WHAT THE TASK REQUIRES ->
Rewrite the lines below as a numbered list, omitting any blank lines and leaving the pictures out.

• • • • •

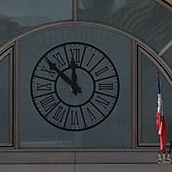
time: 11:52
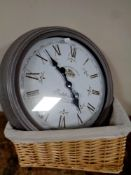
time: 10:23
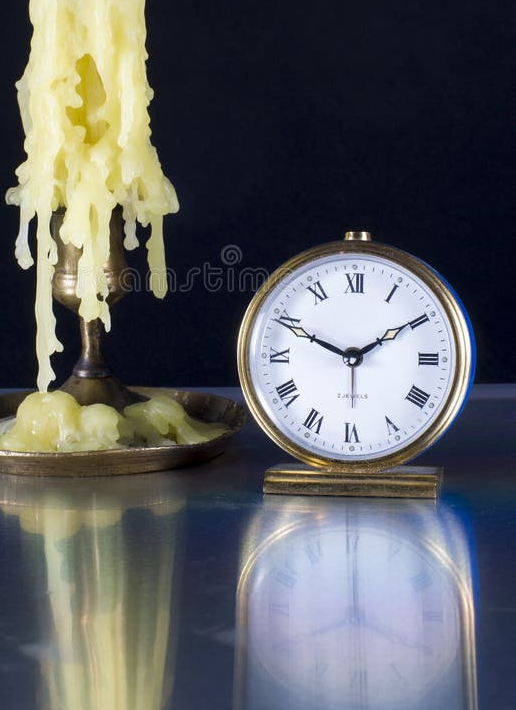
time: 1:49
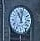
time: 11:02
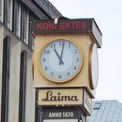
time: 11:01
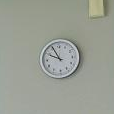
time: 9:55
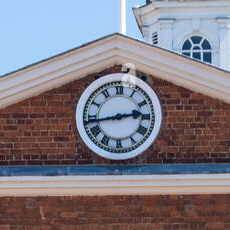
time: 2:43
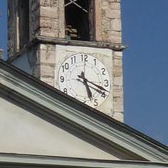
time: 5:18
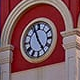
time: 4:56
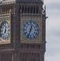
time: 12:33
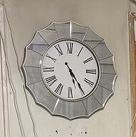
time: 5:24
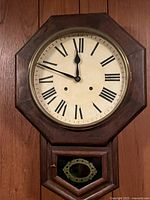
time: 11:48
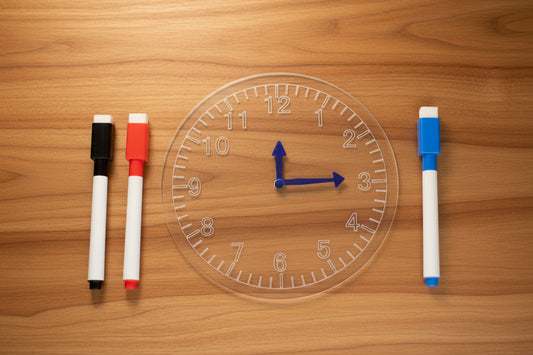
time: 12:14
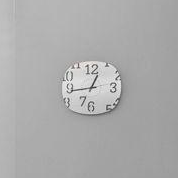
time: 12:43
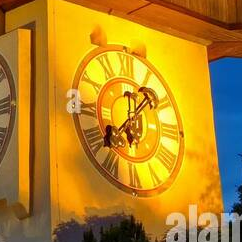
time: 12:07
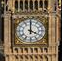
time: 4:00
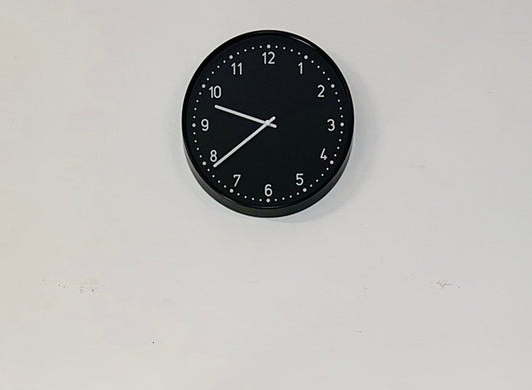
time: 9:38
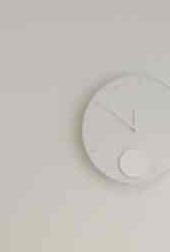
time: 11:50
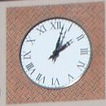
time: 2:02
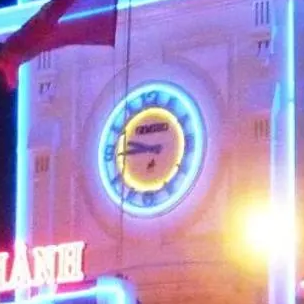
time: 9:45
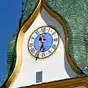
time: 11:34
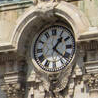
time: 1:21
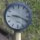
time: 9:18
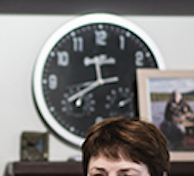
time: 11:40
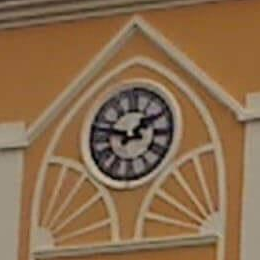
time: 1:47
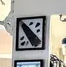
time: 10:20
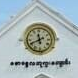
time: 11:41
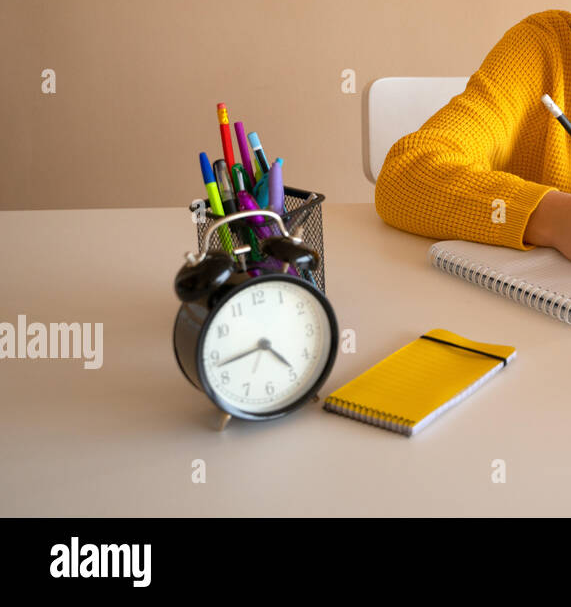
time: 4:43
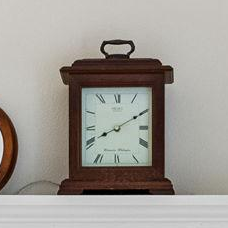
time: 8:10
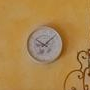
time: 9:07
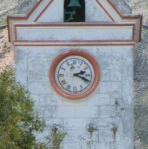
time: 2:18
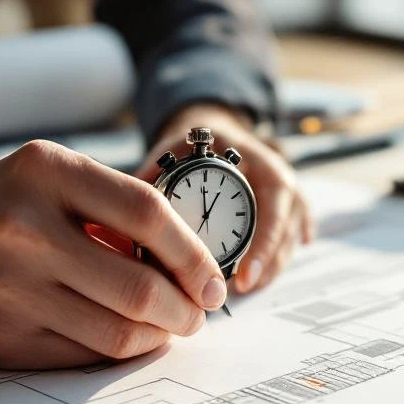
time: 12:59
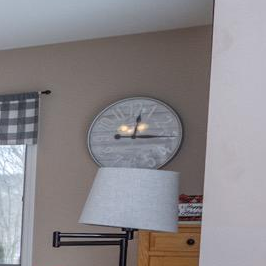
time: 12:15
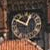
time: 12:49
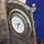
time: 8:35
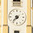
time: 7:37
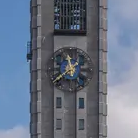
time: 11:38
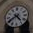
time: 4:39
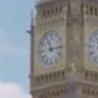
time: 11:13
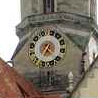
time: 6:21
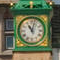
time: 11:02
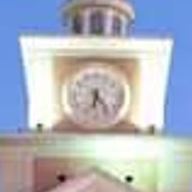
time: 6:23
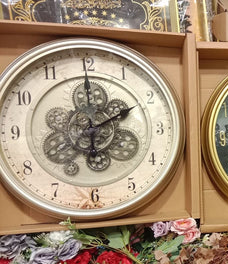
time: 2:00
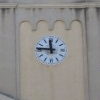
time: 11:46
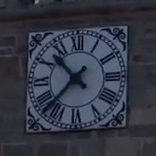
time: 10:37
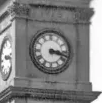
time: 3:17
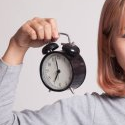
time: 6:58
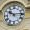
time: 10:14
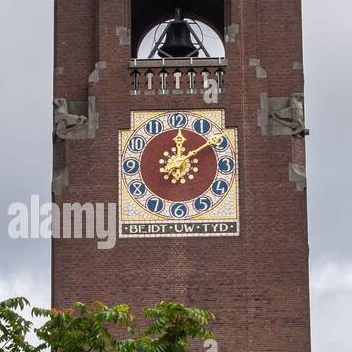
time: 12:09
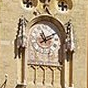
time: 11:09
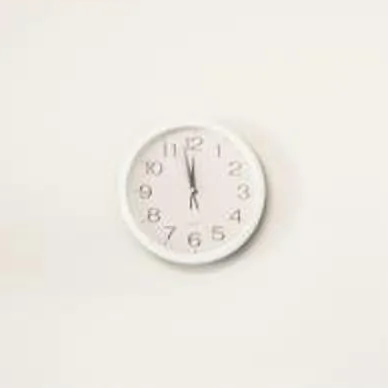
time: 11:57
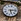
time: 5:13
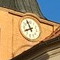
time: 7:55
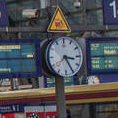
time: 3:25
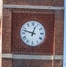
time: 12:47
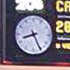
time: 8:25
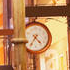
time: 4:35
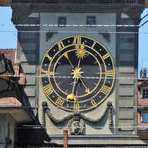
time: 12:24
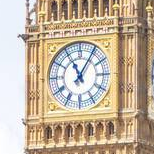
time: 11:05
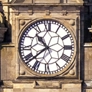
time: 10:38
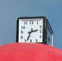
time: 2:33
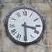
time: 3:29
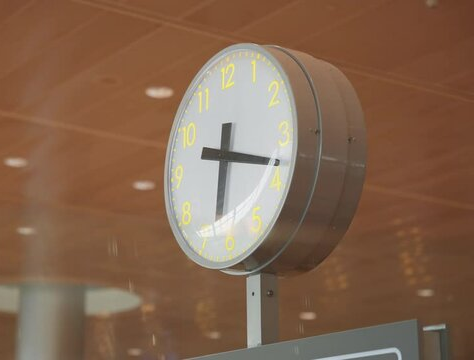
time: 6:18
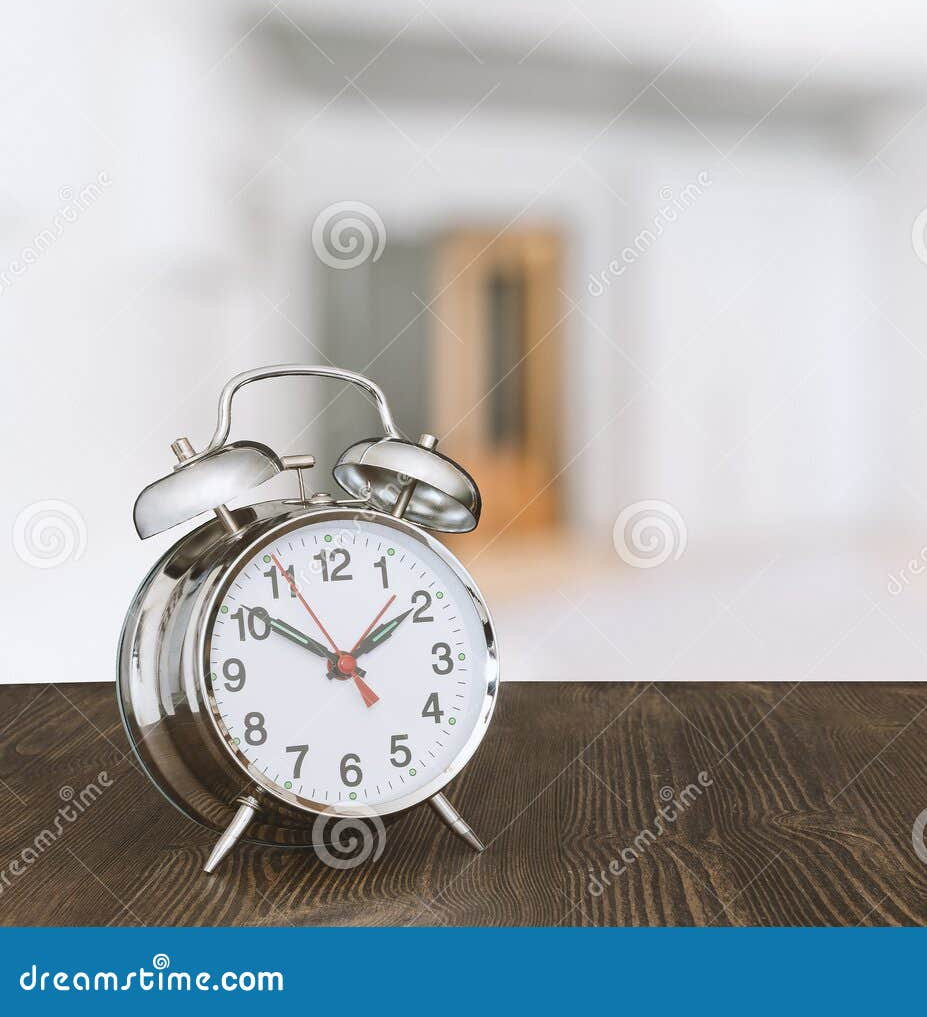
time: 1:50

• • • • •

RESPONSE TO THE TASK ->
1. time: 11:52
2. time: 10:23
3. time: 1:49
4. time: 11:02
5. time: 11:01
6. time: 9:55
7. time: 2:43
8. time: 5:18
9. time: 4:56
10. time: 12:33
11. time: 5:24
12. time: 11:48
13. time: 12:14
14. time: 12:43
15. time: 12:07
16. time: 4:00
17. time: 9:38
18. time: 11:50
19. time: 2:02
20. time: 9:45
21. time: 11:34
22. time: 1:21
23. time: 9:18
24. time: 11:40
25. time: 1:47
26. time: 10:20
27. time: 11:41
28. time: 4:43
29. time: 8:10
30. time: 9:07
31. time: 2:18
32. time: 12:59
33. time: 12:15
34. time: 12:49
35. time: 8:35
36. time: 7:37
37. time: 11:38
38. time: 4:39
39. time: 11:13
40. time: 6:21
41. time: 11:02
42. time: 6:23
43. time: 2:00
44. time: 11:46
45. time: 10:37
46. time: 3:17
47. time: 6:58
48. time: 10:14
49. time: 12:09
50. time: 11:09
51. time: 11:57
52. time: 5:13
53. time: 7:55
54. time: 3:25
55. time: 12:47
56. time: 8:25
57. time: 4:35
58. time: 12:24
59. time: 11:05
60. time: 10:38
61. time: 2:33
62. time: 3:29
63. time: 6:18
64. time: 1:50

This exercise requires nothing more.